Von Eschenbach promised “a proper and fond farewell” for Margaret O'K. Glavin closer to the early-August date of her retirement after 40 years in government, adding that the “nation as a whole and the FDA in particular, have benefited from Maggie's dedicated efforts to protect consumers and to enhance the health of all Americans.”
Glavin's tenure as associate commissioner for regulatory affairs (ACRA), a position long recognized informally as the FDA's toughest job, was pockmarked by controversies and criticism. These focused on her ultimately defeated plans to “streamline” the field organization by closing labs and centralizing administration in DC, just as epidemics of tainted imports and vegetables erupted.
She was also faulted for being among top-level employees who received substantial cash awards and “retention” bonuses last year to encourage them to stay rather than accept lucrative private-sector job offers. According to FDA documents handed over to the House Energy and Commerce Committee, Glavin was paid the base salary of $167,156.80 plus $36,539.20 retention bonus plus $12,004 cash award.

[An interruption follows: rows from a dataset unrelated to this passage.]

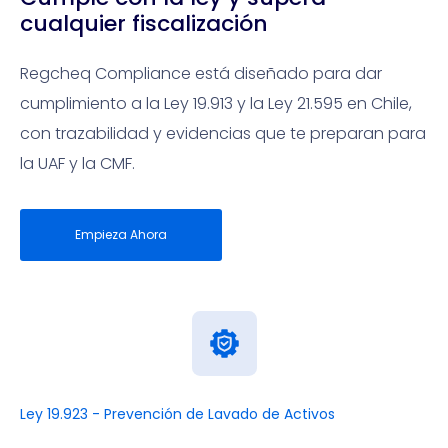
cualquier fiscalización
Regcheq Compliance está diseñado para dar
cumplimiento a la Ley 19.913 y la Ley 21.595 en Chile,
con trazabilidad y evidencias que te preparan para
la UAF y la CMF.
Empieza Ahora
Ley 19.923 - Prevención de Lavado de Activos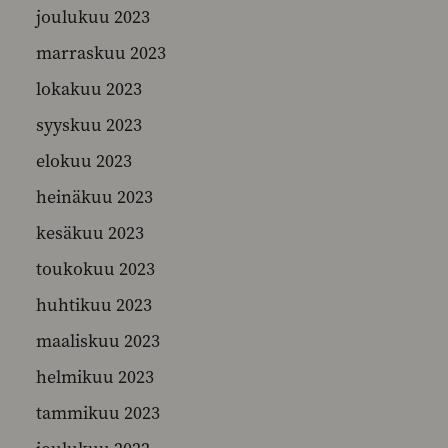
joulukuu 2023
marraskuu 2023
lokakuu 2023
syyskuu 2023
elokuu 2023
heinäkuu 2023
kesäkuu 2023
toukokuu 2023
huhtikuu 2023
maaliskuu 2023
helmikuu 2023
tammikuu 2023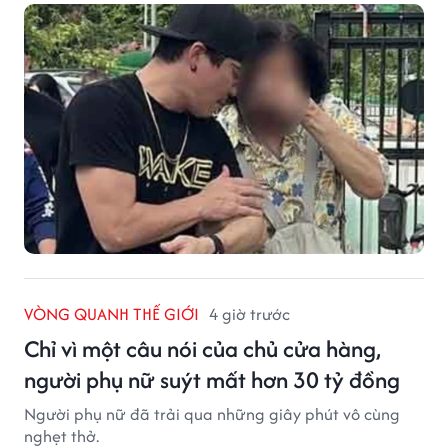
VÒNG QUANH THẾ GIỚI
4 giờ trước
Chỉ vì một câu nói của chủ cửa hàng,
người phụ nữ suýt mất hơn 30 tỷ đồng
Người phụ nữ đã trải qua những giây phút vô cùng
nghẹt thở.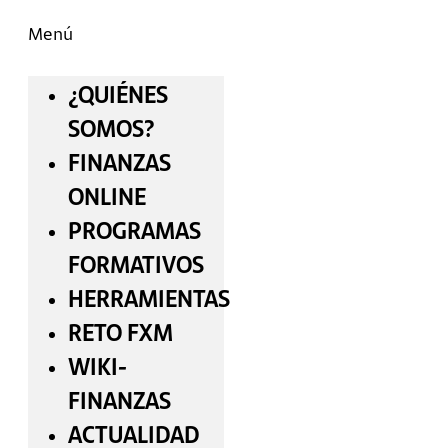
Menú
¿QUIÉNES
SOMOS?
FINANZAS
ONLINE
PROGRAMAS
FORMATIVOS
HERRAMIENTAS
RETO FXM
WIKI-
FINANZAS
ACTUALIDAD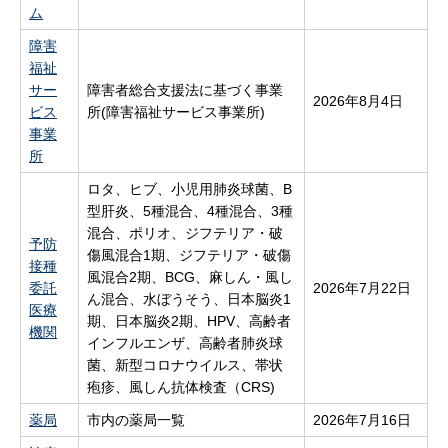
ム
障害
福祉
サー
障害者総合支援法に基づく事業
2026年8月4日
ビス
所(障害福祉サービス事業所)
事業
所
ロタ、ヒブ、小児用肺炎球菌、B
型肝炎、5種混合、4種混合、3種
混合、ポリオ、ジフテリア・破
予防
傷風混合1期、ジフテリア・破傷
接種
風混合2期、BCG、麻しん・風し
委託
2026年7月22日
ん混合、水ぼうそう、日本脳炎1
医療
期、日本脳炎2期、HPV、高齢者
機関
インフルエンザ、高齢者肺炎球
菌、新型コロナウイルス、帯状
疱疹、風しん抗体検査（CRS)
薬局
市内の薬局一覧
2026年7月16日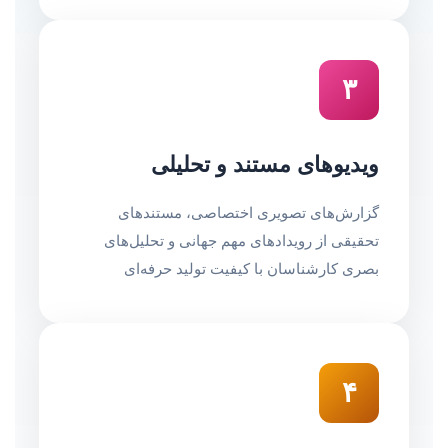
۳
ویدیوهای مستند و تحلیلی
گزارش‌های تصویری اختصاصی، مستندهای
تحقیقی از رویدادهای مهم جهانی و تحلیل‌های
بصری کارشناسان با کیفیت تولید حرفه‌ای
۴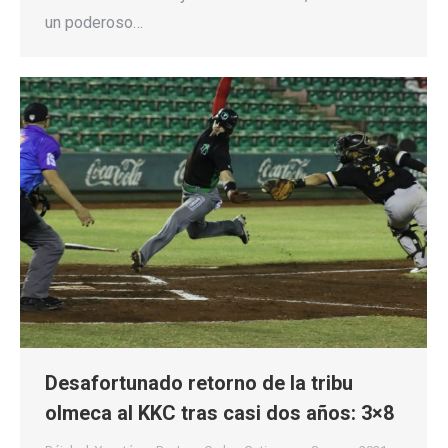
un poderoso…
Desafortunado retorno de la tribu
olmeca al KKC tras casi dos años: 3×8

Her job is seen as being the FDA's most uncomfortable because it is the chokepoint where political, regulatory and legal pressures converge whenever powerful companies choose to resist FDA enforcement action.
Since the Bush administration took office, recent incumbents have not lasted long there. Glavin's three-year stint approximates that of her two immediate Bush-era predecessors—John M. Taylor III and Dennis Baker. In less politicized times, ACRAs lasted five to 10 years in the job.